Privacy front and center for health IT

Since the 2004 call for widespread adoption of electronic health records (EHRs) by 2014, one of the primary barriers to implementation of health information technology solutions and to achieving interoperability of existing health data sources is concerns over establishing and maintaining the privacy of the information contained in medical records (electronic or otherwise). While there is no shortage of opinions, recommended privacy practices, and regulatory requirements, to date no single set of privacy requirements has been established. In December, then-Secretary of Health and Human Services Michael Leavitt announced the Nationwide Privacy and Security Framework for electronic exchange of individually identifiable health information. The framework is structured around a set of eight core privacy principles, both similar to and consistent with the Fair Information Principles first promulgated by the U.S. Department of Health, Education, and Welfare in 1973, and with the OECD “Guidelines on the Protection of Privacy and Transborder Flows of Personal Data,” one or both of which serve as the foundation for most major governmental privacy policies in both the U.S. and the European Community. The release of the new privacy and security framework is intended in part to facilitate adoption of existing and emerging standards governing the exchange of health information among public and private sector entities.

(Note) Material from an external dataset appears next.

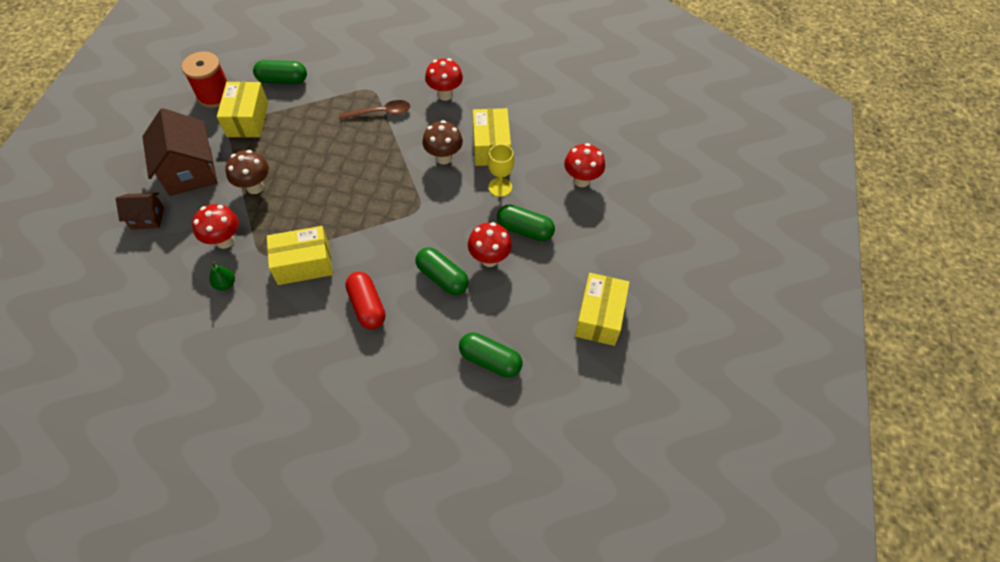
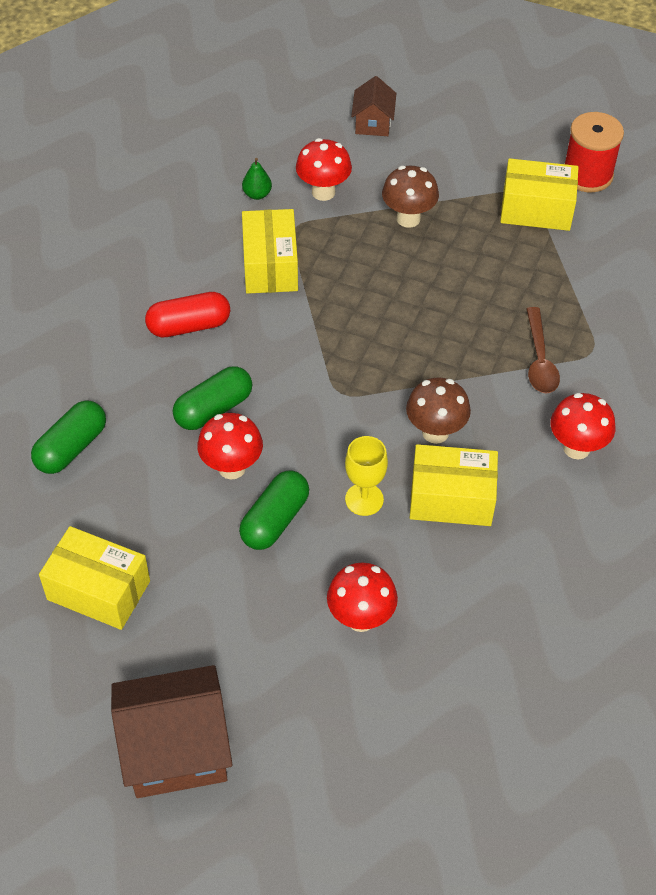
camera: 100 degrees right, 5 degrees down
brown house [142,108,218,196] -> brown house moved to [111,665,233,798]
green capsule [253,60,307,84] -> none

A greater catalyst in this arena looks to be the pending economic stimulus plan proposed by the Obama administration. The version of the bill already passed by the House of Representatives includes an objective to computerize all health records within five years, and billions of dollars in new funding in the form of increased spending on health IT infrastructure and direct incentives to healthcare providers to adopt new technologies and participate in electronic health information exchanges. This past week the Senate Judiciary Committee held a hearing on “Health IT: Protecting Americans’ Privacy in the Digital Age” which once again brought privacy concerns to the fore. One likely result of this attention is the modification of the privacy and security provisions in the Health Insurance Portability and Accountability Act (HIPAA). More significantly, it appears likely that there will be an expansion of the definition of “covered entities” under HIPAA to include likely health IT intermediaries such as network infrastructure providers that have no direct role in the provision of health care but nonetheless have at least temporary custody of and access to data as it passes between health information exchange participants. It will be interesting to see how this plays out over time, but one notable aspect about the Judiciary Committee hearing was the similar concerns and priorities expressed by each of the individuals testifying, despite the entities they represented (collectively, the software industry, consumer and privacy advocates, state-level information exchanges, and conservative think tanks).